= EXTRAIT DU TEXTE =
--

Chaque année, des milliers de familles plongent dans le chaos des successions bloquées en France. Sur plus de 630 000 successions, un nombre alarmant d’entre elles s’enlisent, transformant l’héritage en un véritable champ de bataille. Un simple désaccord sur la valeur d’un bien peut suffire à paralyser des vies, générant des conflits familiaux parfois irréversibles.
Malgré l’entrée en vigueur d’une nouvelle loi le 7 avril 2026, censée faciliter la sortie de l’indivision et permettre au juge d’autoriser la vente d’un bien en cas de blocage, la situation reste sombre. Cette avancée, bien que présentée comme significative, semble totalement insuffisante pour dénouer les écheveaux de tensions familiales figées depuis des décennies. Les désaccords juridiques – qu’il s’agisse de l’interprétation d’un testament ou de la répartition des droits – ne sont souvent que le reflet d’anciennes rancœurs, transformant chaque succession en un drame personnel.
Le recours au juge, perçu comme l’unique solution, ne fait qu’aggraver la situation, prolongeant l’agonie des héritiers. En principe, une succession devrait être réglée en six mois, mais dans la réalité, ce délai est rarement respecté. L’incapacité à trouver des solutions amiables, malgré l’existence de médiations, souligne un échec profond des dispositifs actuels. Les familles restent piégées dans des impasses coûteuses et émotionnellement dévastatrices, sans véritable espoir de résolution rapide.

--

= DONNÉES EXTRAITES =
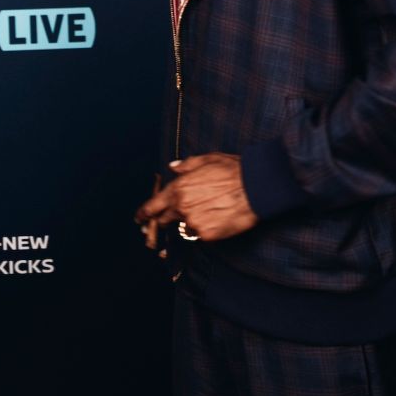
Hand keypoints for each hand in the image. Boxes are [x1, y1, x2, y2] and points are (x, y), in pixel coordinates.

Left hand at [135, 153, 257, 241]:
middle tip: (163, 222)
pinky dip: (202, 229)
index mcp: (179, 187)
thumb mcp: (207, 160)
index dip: (144, 213)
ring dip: (186, 223)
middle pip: (164, 219)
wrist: (255, 187)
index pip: (153, 205)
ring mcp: (193, 222)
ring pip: (183, 227)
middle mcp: (182, 206)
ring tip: (201, 214)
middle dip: (162, 220)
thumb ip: (186, 165)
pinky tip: (213, 219)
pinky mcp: (207, 235)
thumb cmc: (233, 170)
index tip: (139, 218)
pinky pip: (198, 234)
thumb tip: (173, 167)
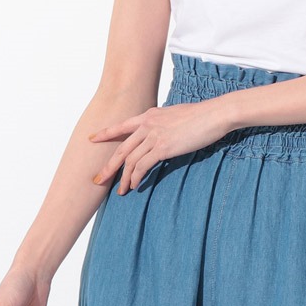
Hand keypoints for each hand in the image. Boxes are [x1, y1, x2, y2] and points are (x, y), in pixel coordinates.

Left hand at [90, 98, 232, 193]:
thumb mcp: (176, 115)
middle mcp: (148, 124)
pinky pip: (143, 166)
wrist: (213, 114)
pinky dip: (137, 178)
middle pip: (121, 148)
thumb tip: (160, 134)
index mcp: (149, 114)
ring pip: (130, 160)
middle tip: (98, 179)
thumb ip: (163, 124)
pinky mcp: (163, 147)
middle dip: (108, 166)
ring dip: (124, 178)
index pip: (122, 126)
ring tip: (120, 191)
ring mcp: (154, 135)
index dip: (105, 134)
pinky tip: (135, 186)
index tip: (92, 139)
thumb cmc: (201, 115)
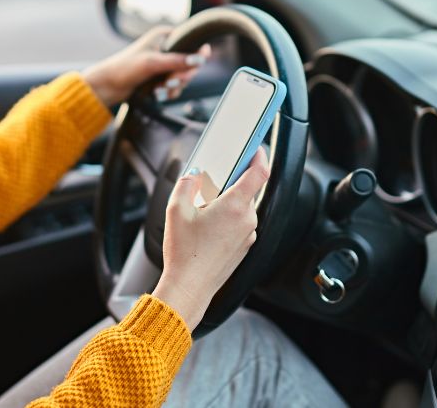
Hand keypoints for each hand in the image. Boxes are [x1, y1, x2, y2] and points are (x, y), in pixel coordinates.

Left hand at [81, 27, 211, 106]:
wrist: (108, 86)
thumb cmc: (125, 68)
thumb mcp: (153, 63)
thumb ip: (177, 61)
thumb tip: (199, 60)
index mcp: (165, 36)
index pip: (192, 41)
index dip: (197, 54)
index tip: (196, 65)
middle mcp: (166, 47)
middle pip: (190, 63)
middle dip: (182, 76)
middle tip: (170, 83)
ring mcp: (164, 63)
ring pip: (183, 76)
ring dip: (175, 86)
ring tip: (160, 91)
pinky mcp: (160, 77)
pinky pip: (175, 86)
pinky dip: (169, 92)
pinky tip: (158, 94)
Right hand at [152, 148, 270, 330]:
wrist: (190, 287)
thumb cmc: (185, 253)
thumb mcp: (176, 210)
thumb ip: (187, 184)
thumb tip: (195, 174)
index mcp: (235, 206)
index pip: (259, 173)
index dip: (259, 156)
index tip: (256, 148)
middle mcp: (247, 220)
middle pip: (248, 190)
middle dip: (232, 183)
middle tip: (213, 183)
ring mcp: (248, 235)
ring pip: (243, 208)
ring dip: (229, 203)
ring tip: (204, 211)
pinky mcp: (244, 247)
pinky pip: (241, 225)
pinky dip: (229, 220)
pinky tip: (208, 228)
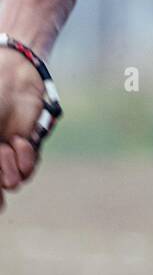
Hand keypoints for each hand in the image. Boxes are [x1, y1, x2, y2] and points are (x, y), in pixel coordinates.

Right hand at [0, 51, 43, 209]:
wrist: (10, 78)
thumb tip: (2, 197)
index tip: (0, 190)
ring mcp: (4, 158)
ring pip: (11, 184)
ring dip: (8, 167)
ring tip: (3, 146)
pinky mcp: (25, 151)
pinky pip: (28, 172)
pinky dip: (25, 159)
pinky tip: (18, 141)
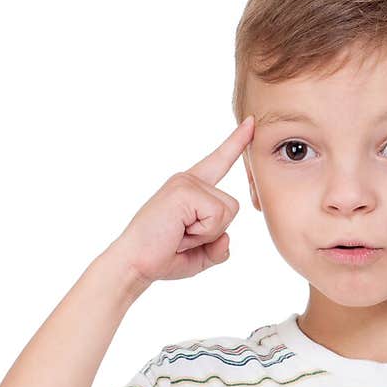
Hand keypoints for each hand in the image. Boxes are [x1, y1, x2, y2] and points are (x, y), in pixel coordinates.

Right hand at [109, 115, 255, 285]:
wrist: (135, 263)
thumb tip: (226, 238)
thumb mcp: (201, 255)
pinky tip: (179, 232)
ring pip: (228, 211)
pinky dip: (202, 233)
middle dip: (214, 232)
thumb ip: (220, 247)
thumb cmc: (163, 256)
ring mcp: (186, 182)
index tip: (251, 123)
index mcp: (191, 188)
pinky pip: (217, 216)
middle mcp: (188, 180)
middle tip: (182, 237)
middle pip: (233, 206)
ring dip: (207, 233)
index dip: (236, 143)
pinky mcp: (184, 190)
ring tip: (180, 234)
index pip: (219, 162)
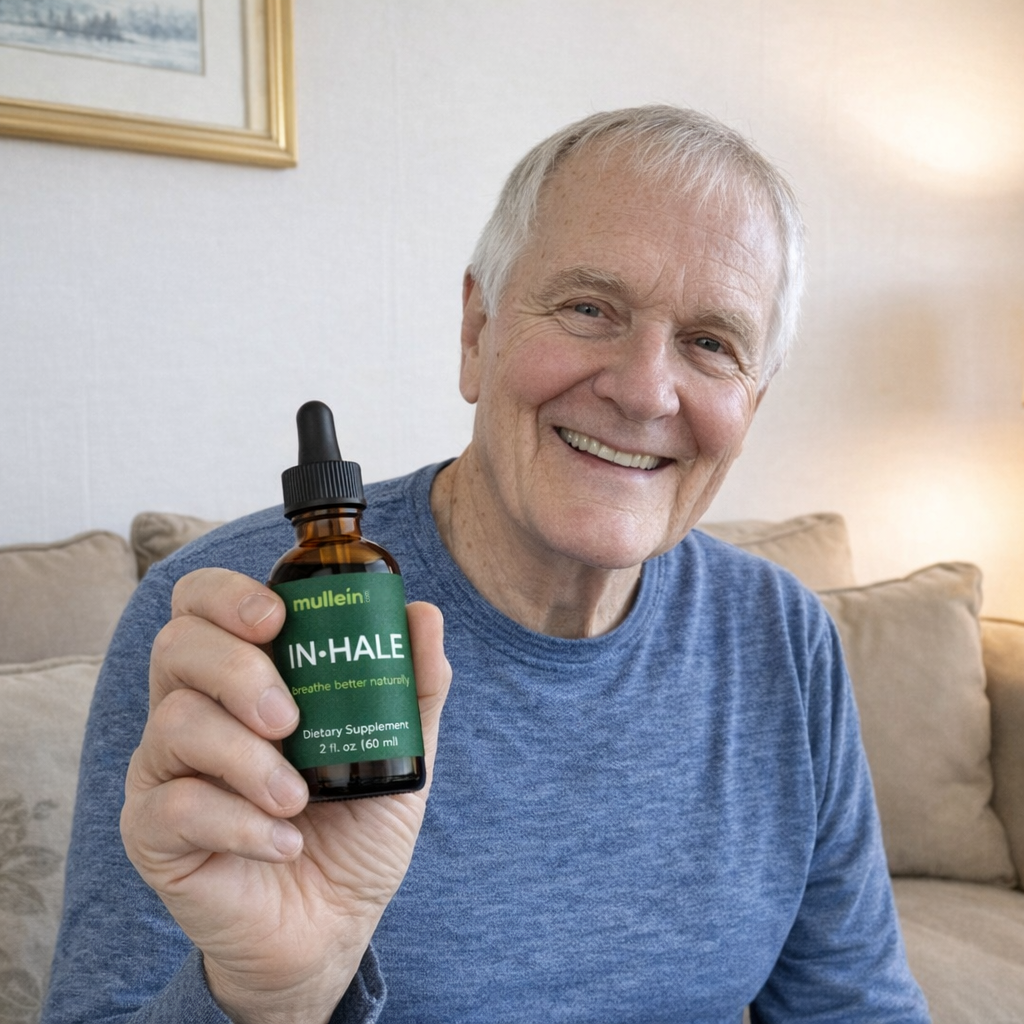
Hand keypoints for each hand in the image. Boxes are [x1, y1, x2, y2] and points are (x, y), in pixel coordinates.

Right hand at [120, 568, 450, 1023]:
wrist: (332, 923)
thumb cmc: (355, 826)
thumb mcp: (399, 753)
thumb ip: (412, 687)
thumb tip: (424, 613)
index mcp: (240, 677)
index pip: (201, 605)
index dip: (227, 595)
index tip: (278, 618)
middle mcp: (192, 710)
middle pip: (177, 646)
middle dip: (238, 671)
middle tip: (291, 719)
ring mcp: (165, 770)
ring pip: (175, 723)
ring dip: (247, 757)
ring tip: (299, 796)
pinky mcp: (152, 833)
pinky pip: (176, 805)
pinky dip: (239, 821)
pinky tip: (283, 842)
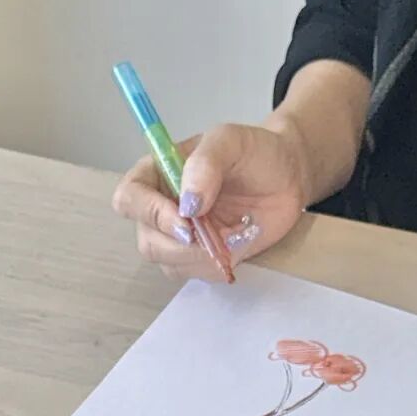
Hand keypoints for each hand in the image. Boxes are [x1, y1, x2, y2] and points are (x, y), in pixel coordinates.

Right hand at [112, 122, 307, 281]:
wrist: (287, 177)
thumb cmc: (256, 152)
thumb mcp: (231, 141)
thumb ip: (206, 163)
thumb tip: (188, 204)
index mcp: (157, 173)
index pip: (129, 199)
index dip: (150, 215)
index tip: (186, 221)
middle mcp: (161, 207)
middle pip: (148, 240)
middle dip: (181, 245)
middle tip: (215, 237)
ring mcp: (180, 237)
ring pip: (170, 263)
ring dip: (202, 258)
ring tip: (234, 235)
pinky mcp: (201, 257)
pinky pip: (196, 275)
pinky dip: (216, 266)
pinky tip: (237, 244)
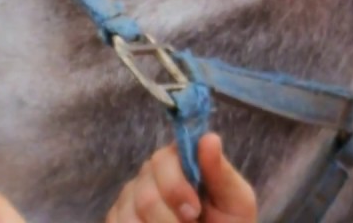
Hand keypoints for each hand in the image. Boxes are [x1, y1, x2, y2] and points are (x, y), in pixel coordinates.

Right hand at [107, 133, 256, 222]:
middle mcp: (151, 172)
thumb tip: (209, 138)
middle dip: (169, 218)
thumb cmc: (229, 222)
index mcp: (179, 159)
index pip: (163, 160)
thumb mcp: (236, 200)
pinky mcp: (117, 217)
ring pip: (131, 215)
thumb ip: (221, 172)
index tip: (194, 210)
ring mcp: (131, 196)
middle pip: (145, 194)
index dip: (176, 188)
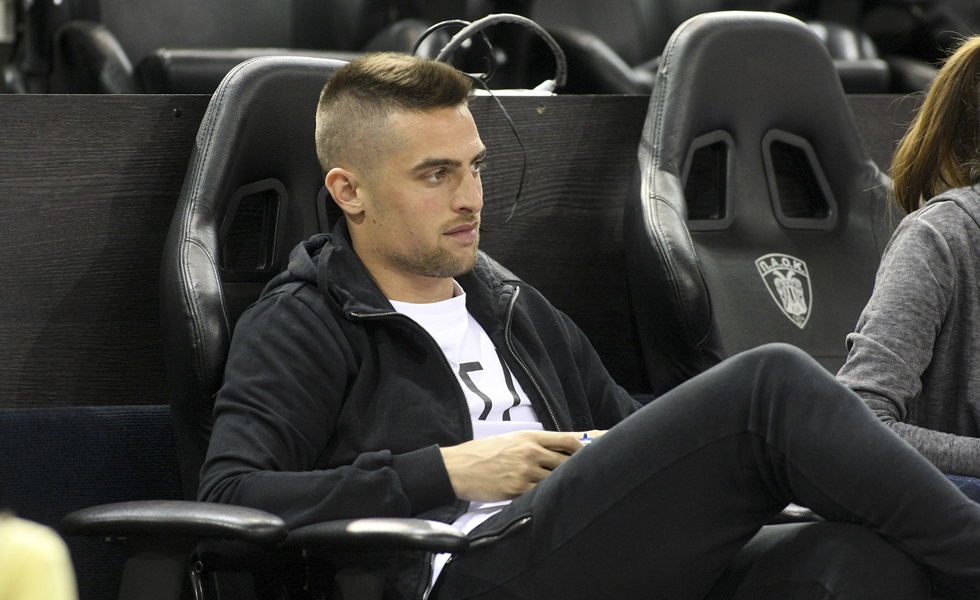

--

= CONSIGNES DE L'EXERCICE =
1. Résumez en deux phrases le texte sur les successions bloquées.
2. Reproduisez fidèlement le texte sur les successions bloquées depuis « Chaque année, des » jusqu'à « familiaux parfois irréversibles. ».
Servez-vous uniquement du texte pour répondre.

= RÉPONSES PAR CONSIGNE =
1. En France, de nombreuses successions s'enlisent chaque année, et un simple désaccord sur la valeur d'un bien peut suffire à provoquer des conflits familiaux parfois irréversibles. La loi entrée en vigueur le 7 avril 2026 pour faciliter la sortie de l'indivision semble insuffisante, et les familles restent piégées dans des impasses coûteuses, le délai de six mois pour régler une succession étant rarement respecté.

2.
Chaque année, des milliers de familles plongent dans le chaos des successions bloquées en France. Sur plus de 630 000 successions, un nombre alarmant d’entre elles s’enlisent, transformant l’héritage en un véritable champ de bataille. Un simple désaccord sur la valeur d’un bien peut suffire à paralyser des vies, générant des conflits familiaux parfois irréversibles.